Problem management is a key process of IT service management. It consists in preventing problems and resulting incidents from happening. Ideally, a good problem management strategy should aim to solve problems before incidents occur.
There are two approaches to problem management:
- Reactive problem management, through the logging of calls and requests
- Proactive problem management, through
- trend analysis of call and request data (for example by performing simple searches
- the integration of event management tools that enable you to identify events (defined as any deviation from normal or expected operation of a piece of infrastructure) before incidents are logged
- the automated logging of calls and requests based on a set of user-defined criteria. This is supported by the AI Ops functionality, as described below
AI Ops enhances your Problem Management process by allowing you to set up rules to automatically log calls or requests based on events in your call and request activity. In this way, problems may be identified before Incidents occur.
You can schedule “AI Ops rules” which will run and analyze your Call and Request activity. Each rule has a “threshold” that is, a particular number of events within a running period, and a set of conditions which, when met, will automatically trigger a new call/request in ASM.

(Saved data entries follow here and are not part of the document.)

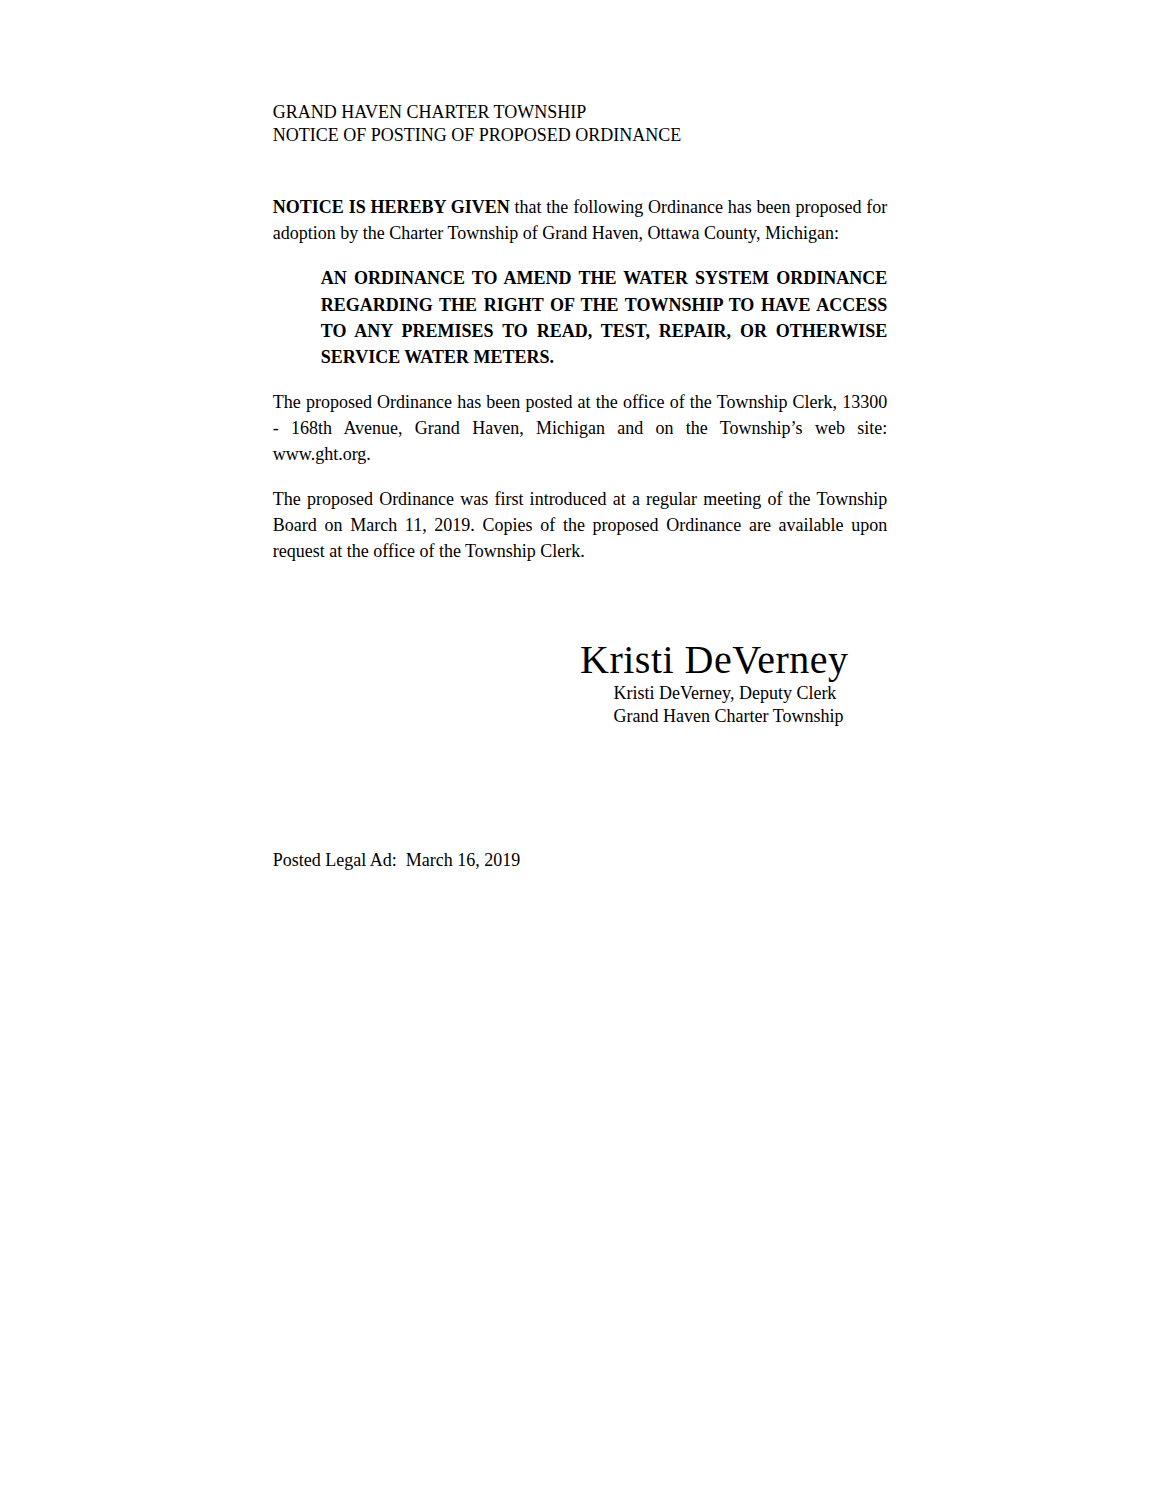GRAND HAVEN CHARTER TOWNSHIP
NOTICE OF POSTING OF PROPOSED ORDINANCE
NOTICE IS HEREBY GIVEN that the following Ordinance has been proposed for adoption by the Charter Township of Grand Haven, Ottawa County, Michigan:
An Ordinance to amend the Water System Ordinance regarding the right of the Township to have access to any premises to read, test, repair, or otherwise service water meters.
The proposed Ordinance has been posted at the office of the Township Clerk, 13300 - 168th Avenue, Grand Haven, Michigan and on the Township’s web site: www.ght.org.
The proposed Ordinance was first introduced at a regular meeting of the Township Board on March 11, 2019. Copies of the proposed Ordinance are available upon request at the office of the Township Clerk.
Kristi DeVerney
Kristi DeVerney, Deputy Clerk
Grand Haven Charter Township
Posted Legal Ad: March 16, 2019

A Problem Manager suspects instability in the network environment. She can configure an automated AI Ops rule to log a Problem call whenever more than 5 high priority outage calls are logged against critical servers. She can configure the rule to exclude any servers that have a Physical Status of “In Test” or “Training Dedicated”. Finally, she can link a Call Template to the rule to direct the call to the Problem Management team when it is logged by the system. When this AI Ops runs and reaches the threshold of 5 high priority outage calls against the critical server, a new call is automatically logged by the system and forwarded to the Problem Management team.
The Problem Manager is concerned that a high level of redundancy in the network is making it difficult to identify unreliable hardware. She is most concerned when outages occur in multiple redundant items supporting a parent hardware item.
She configures an automated AI Ops rule to log a call whenever there are more than 5 occurrences in a 3-month period where more than 60% of the redundant items linked to the parent CMDB item are out at the same time.
You can use the IPK Workflow Rules Builder to automate the routing of calls and call notifications through IPK Rules.
an AI Ops rule will consider open calls or requests for analysis, including a call has been created but not yet forwarded to anyone.